Problem to solve
Reproduce the data below line for line, starting with its first line and stopping after the line that contains "05/10/15 2008.097.542". Leave out every line after that one.

┌─ Information provided

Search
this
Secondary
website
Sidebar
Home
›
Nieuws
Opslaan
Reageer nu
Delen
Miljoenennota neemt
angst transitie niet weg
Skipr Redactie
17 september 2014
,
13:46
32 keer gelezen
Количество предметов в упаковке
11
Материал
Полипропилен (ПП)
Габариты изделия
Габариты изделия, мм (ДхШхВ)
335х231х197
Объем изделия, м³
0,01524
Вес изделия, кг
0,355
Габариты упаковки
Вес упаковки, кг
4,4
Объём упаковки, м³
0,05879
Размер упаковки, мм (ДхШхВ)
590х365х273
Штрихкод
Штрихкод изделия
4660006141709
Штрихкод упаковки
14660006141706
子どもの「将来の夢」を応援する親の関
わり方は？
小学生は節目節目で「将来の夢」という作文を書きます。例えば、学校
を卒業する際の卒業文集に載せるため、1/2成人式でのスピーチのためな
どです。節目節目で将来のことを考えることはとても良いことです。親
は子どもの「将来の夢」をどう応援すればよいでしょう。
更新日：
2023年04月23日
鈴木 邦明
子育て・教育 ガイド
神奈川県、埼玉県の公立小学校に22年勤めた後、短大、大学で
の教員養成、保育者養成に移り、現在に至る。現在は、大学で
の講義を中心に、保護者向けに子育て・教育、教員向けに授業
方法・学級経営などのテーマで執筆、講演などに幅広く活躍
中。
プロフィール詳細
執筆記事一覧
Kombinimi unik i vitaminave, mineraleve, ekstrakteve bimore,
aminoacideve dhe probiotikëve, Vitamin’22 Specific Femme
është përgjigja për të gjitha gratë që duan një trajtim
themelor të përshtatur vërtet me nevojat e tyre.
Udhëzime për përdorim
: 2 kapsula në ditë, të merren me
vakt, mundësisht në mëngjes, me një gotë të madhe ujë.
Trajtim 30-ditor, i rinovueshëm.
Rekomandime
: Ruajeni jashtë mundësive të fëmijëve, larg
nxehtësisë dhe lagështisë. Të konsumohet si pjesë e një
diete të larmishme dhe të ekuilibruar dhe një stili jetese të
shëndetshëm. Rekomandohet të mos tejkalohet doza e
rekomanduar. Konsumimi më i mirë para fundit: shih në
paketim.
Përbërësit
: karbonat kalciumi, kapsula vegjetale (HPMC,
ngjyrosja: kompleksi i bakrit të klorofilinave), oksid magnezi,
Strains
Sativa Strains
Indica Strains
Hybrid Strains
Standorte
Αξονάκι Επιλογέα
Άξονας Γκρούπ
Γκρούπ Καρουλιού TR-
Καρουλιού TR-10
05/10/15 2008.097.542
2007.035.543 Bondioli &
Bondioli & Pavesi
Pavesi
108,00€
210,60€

└─

Worked solution
Search
this
Secondary
website
Sidebar
Home
›
Nieuws
Opslaan
Reageer nu
Delen
Miljoenennota neemt
angst transitie niet weg
Skipr Redactie
17 september 2014
,
13:46
32 keer gelezen
Количество предметов в упаковке
11
Материал
Полипропилен (ПП)
Габариты изделия
Габариты изделия, мм (ДхШхВ)
335х231х197
Объем изделия, м³
0,01524
Вес изделия, кг
0,355
Габариты упаковки
Вес упаковки, кг
4,4
Объём упаковки, м³
0,05879
Размер упаковки, мм (ДхШхВ)
590х365х273
Штрихкод
Штрихкод изделия
4660006141709
Штрихкод упаковки
14660006141706
子どもの「将来の夢」を応援する親の関
わり方は？
小学生は節目節目で「将来の夢」という作文を書きます。例えば、学校
を卒業する際の卒業文集に載せるため、1/2成人式でのスピーチのためな
どです。節目節目で将来のことを考えることはとても良いことです。親
は子どもの「将来の夢」をどう応援すればよいでしょう。
更新日：
2023年04月23日
鈴木 邦明
子育て・教育 ガイド
神奈川県、埼玉県の公立小学校に22年勤めた後、短大、大学で
の教員養成、保育者養成に移り、現在に至る。現在は、大学で
の講義を中心に、保護者向けに子育て・教育、教員向けに授業
方法・学級経営などのテーマで執筆、講演などに幅広く活躍
中。
プロフィール詳細
執筆記事一覧
Kombinimi unik i vitaminave, mineraleve, ekstrakteve bimore,
aminoacideve dhe probiotikëve, Vitamin’22 Specific Femme
është përgjigja për të gjitha gratë që duan një trajtim
themelor të përshtatur vërtet me nevojat e tyre.
Udhëzime për përdorim
: 2 kapsula në ditë, të merren me
vakt, mundësisht në mëngjes, me një gotë të madhe ujë.
Trajtim 30-ditor, i rinovueshëm.
Rekomandime
: Ruajeni jashtë mundësive të fëmijëve, larg
nxehtësisë dhe lagështisë. Të konsumohet si pjesë e një
diete të larmishme dhe të ekuilibruar dhe një stili jetese të
shëndetshëm. Rekomandohet të mos tejkalohet doza e
rekomanduar. Konsumimi më i mirë para fundit: shih në
paketim.
Përbërësit
: karbonat kalciumi, kapsula vegjetale (HPMC,
ngjyrosja: kompleksi i bakrit të klorofilinave), oksid magnezi,
Strains
Sativa Strains
Indica Strains
Hybrid Strains
Standorte
Αξονάκι Επιλογέα
Άξονας Γκρούπ
Γκρούπ Καρουλιού TR-
Καρουλιού TR-10
05/10/15 2008.097.542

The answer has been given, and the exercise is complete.